Brief-notes #1: Just two stops
overexposed
I was limiting what I write here to be only +5000 words with +5 pictures, and a concrete and (I hope) rather developed topic. However, there are also shorter snippets I wanted to just casually drop from time to time so here we go.
Think about this series as an series of tweets or an Instagram story with too much text…
Last summer I had a once-in-a-lifetime opportunity to go to Japan, and I took the photo below while on the bus in Tokyo.
However, that was actually the second try on this scene.
The first one was this below.
In my opinion, the composition on the second shot is weaker; it's less balanced color-wise (blue vs red) and overall a rather “meh” shot. Nothing special (like 98% of all my rolls anyways).
I took the second one wide open at f/1.4 using my camera's aperture priority mode at 1/500 with an 800 ISO film. However, the shutter speed "felt" (using my gut-light-meter) too fast to capture the poles’ red lights, especially given that the camera I was using (Nikon F3) has a center-weighted light metering system, just where there happened to be a rather bright screen.
So, naturally, the camera automatically exposed for this area, avoiding blowing up the screen itself. I mean, the camera had no business with what I wanted to do, and genuinely didn't even care about anything else other than having a correctly exposed center-area.

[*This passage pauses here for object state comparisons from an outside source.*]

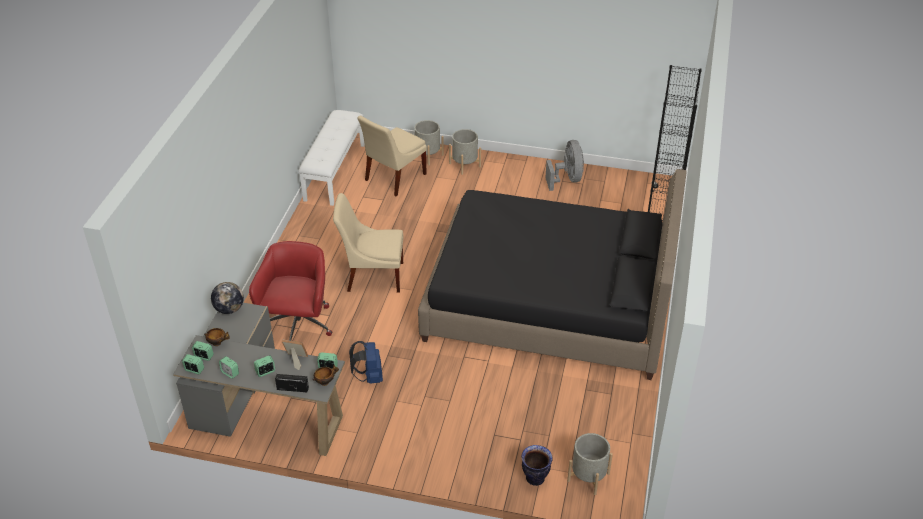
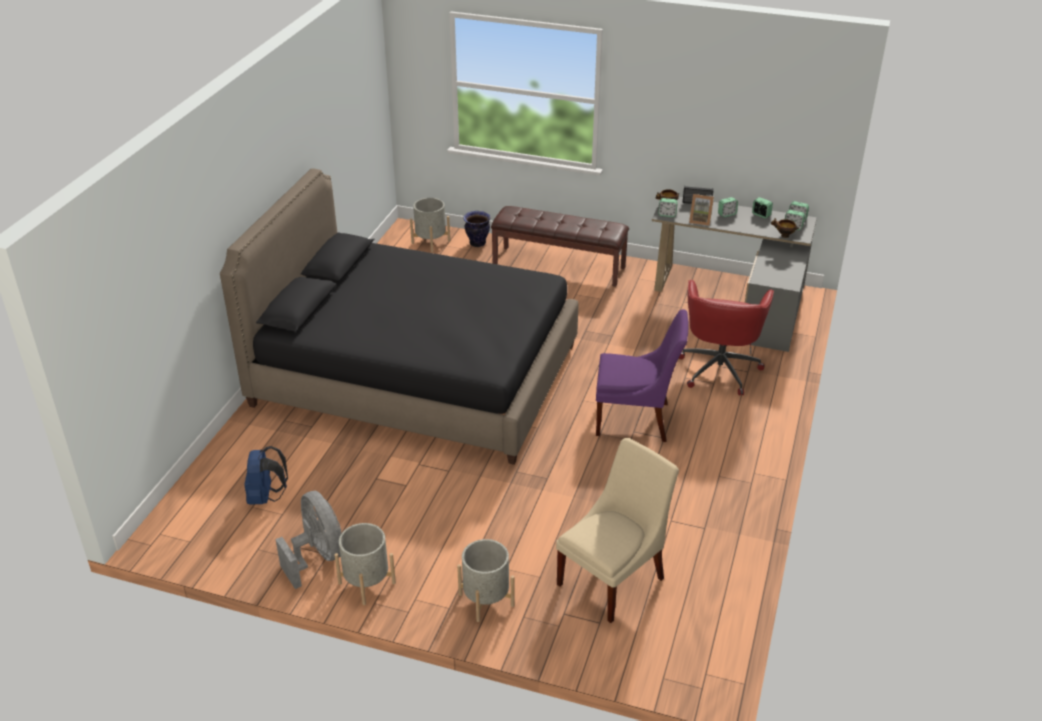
camera: 175 degrees left, 5 degrees down
globe [211,282,244,314] -> none
white bench [298,110,365,206] -> none
beige chair [333,193,404,293] -> purple chair [596,309,688,442]
blue backpack [349,341,383,384] -> blue backpack moved to [244,446,288,505]
grey planter [414,120,444,165] -> grey planter moved to [334,523,396,605]
grey fan [545,140,584,191] -> grey fan turned 150 degrees clockwise [275,491,341,589]
black bookcase [648,65,702,219] -> none
none -> brown bench [491,206,629,287]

Hence, I gave it another try (first picture), ‘overexposing’ 2 stops (at 1/125), hoping to recover more light from the little red glowing buttons, at the cost of a blasting-lightning from the bus' screen in the middle.
Needless to say, I like the ‘overexposed1’ shot better because, even though the TV is glowing like a Christmas tree, we can still see a silhouette in front of it. Also, the red lights make it much warmer, contrasting with the blueish tungsten balanced film (Cinestill800t).
I also got a bit lucky in the second try because we were just in front of the red traffic light (upper left corner). So, overall, I'm very glad I gave it another try :)
Until the next one!
Álvaro Alberto
I mean, overexposed based on what my light meter reading was telling me.